Gebogen knieën
Wij moeten nooit met onze gebeden voor God verschijnen zonder ootmoed en eerbied voor Zijn heilige majesteit. Om deze deugden ook uitwendig te tonen, moeten wij onze knieën buigen wanneer daar enige gelegenheid toe is. Dat deed Stefanus hier ook.Opdat wij ons in het bidden behoorlijk zullen gedragen, moeten wij op de volgende punten acht geven. In de eerste plaats op de grote heerlijkheid en de majesteit van de God tot Wie wij spreken. Ten tweede op onze grote nietigheid, zondigheid en verdoemelijkheid voor deze God. Verder op de grote zonden die wij doen indien wij niet met zulke eerbied en diep ontzag tot Hem naderen. Hierdoor ontheiligen en verachten wij Zijn goddelijke majesteit.

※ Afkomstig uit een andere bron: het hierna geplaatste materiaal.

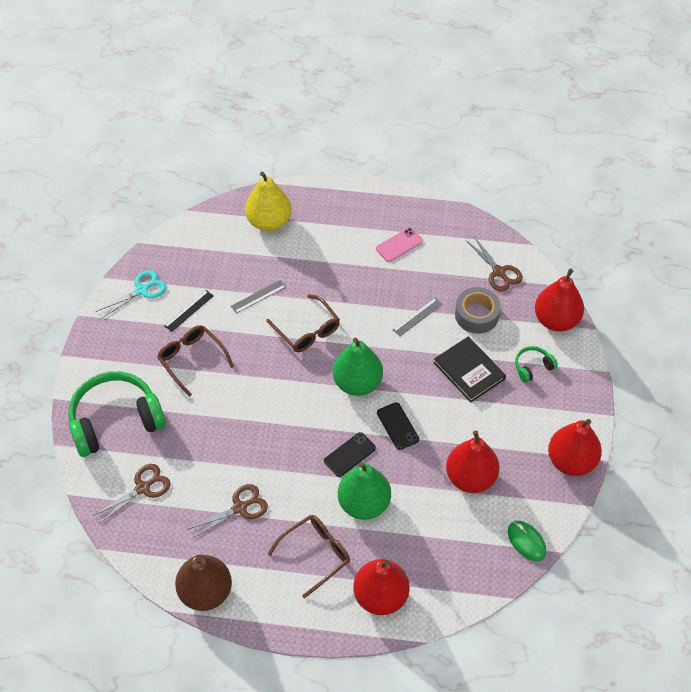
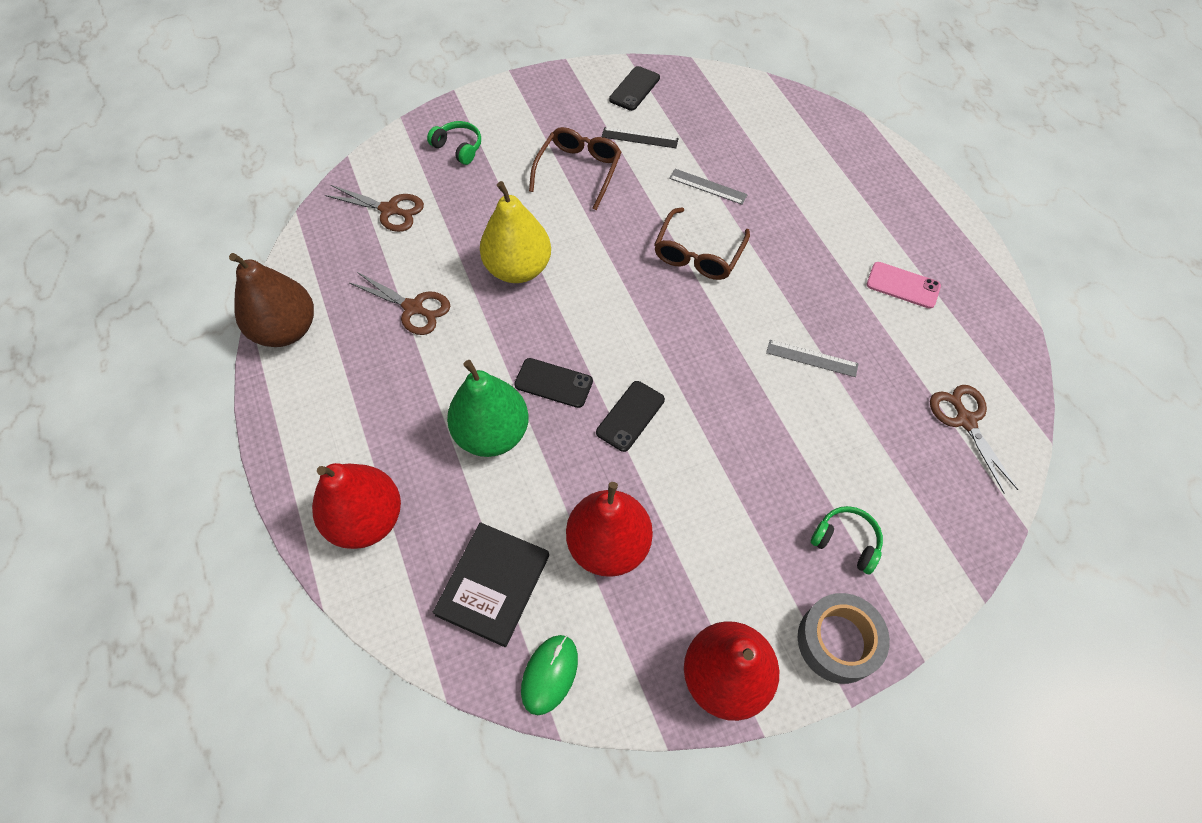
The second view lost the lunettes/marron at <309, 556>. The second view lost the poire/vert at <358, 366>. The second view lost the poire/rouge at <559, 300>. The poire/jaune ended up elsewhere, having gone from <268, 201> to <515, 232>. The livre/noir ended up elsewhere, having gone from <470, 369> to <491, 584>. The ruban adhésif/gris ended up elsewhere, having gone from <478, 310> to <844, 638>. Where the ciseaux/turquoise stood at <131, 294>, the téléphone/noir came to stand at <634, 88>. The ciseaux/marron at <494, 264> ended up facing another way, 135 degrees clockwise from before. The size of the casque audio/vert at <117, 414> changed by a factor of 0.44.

In de vierde plaats: indien wij in waarheid zo tot Hem naderen, bewijzen wij Hem de eer die Hem toekomt. Hij zegt dan: „…die Mij eren, zal Ik eren, maar die Mij versmaden, zullen licht geacht worden”, 1 Samuël 2:30.

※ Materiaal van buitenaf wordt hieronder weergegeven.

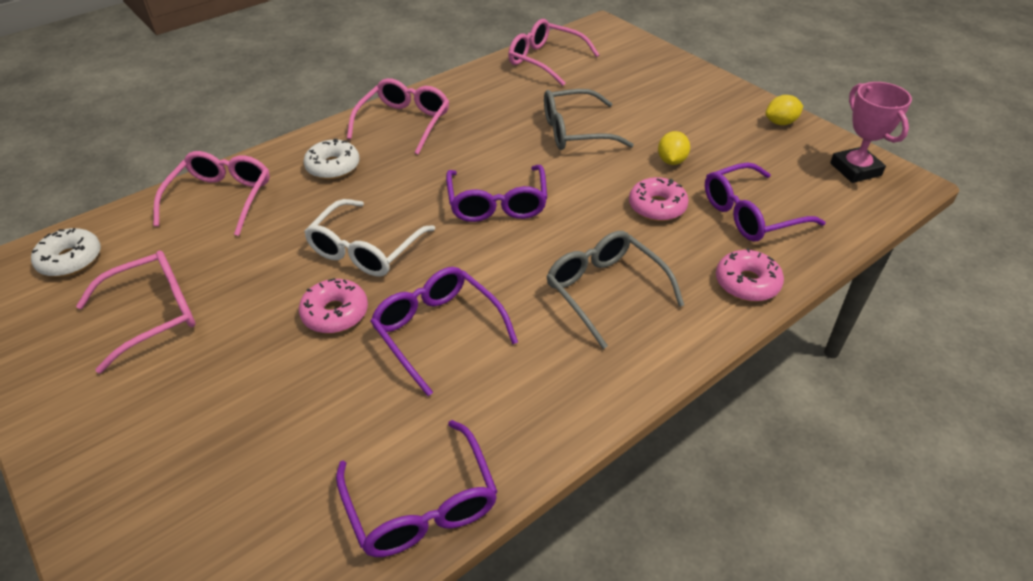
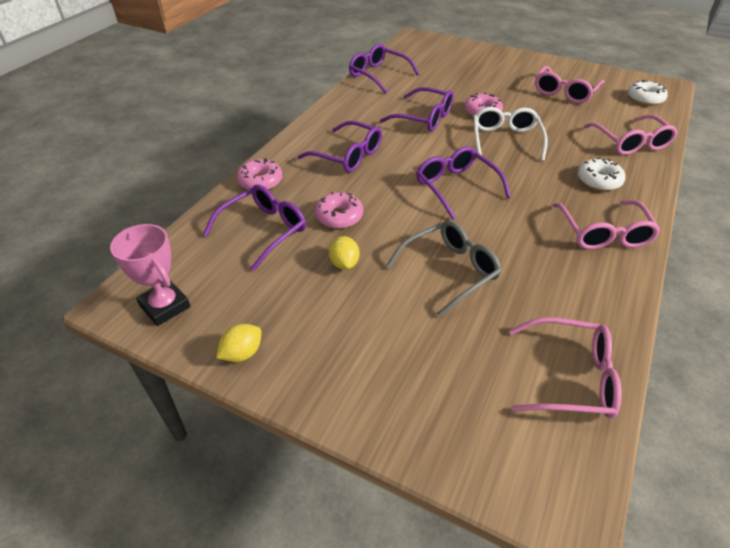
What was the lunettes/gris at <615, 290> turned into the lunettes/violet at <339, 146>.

Ook moeten wij hier nog leren dat het God alleen is Die de zonden vergeeft. Dat is een werk dat Hem alleen toekomt. Dit nam Stefanus ook voor vast aan toen hij voor zijn vijanden bad en zei: „Heere, reken hun deze zonden niet toe!” Alle zonden die wij begaan, zijn een overtreding van Gods heilige wet. Hoewel David zwaar had gezondigd tegen zijn naaste, bad hij tot God: „Tegen U, U alleen, heb ik gezondigd…”, Psalm 51:6.
Franciscus de Wael, pred. te ’s-Hertogenbosch (Waerheyts triumphe, 1657)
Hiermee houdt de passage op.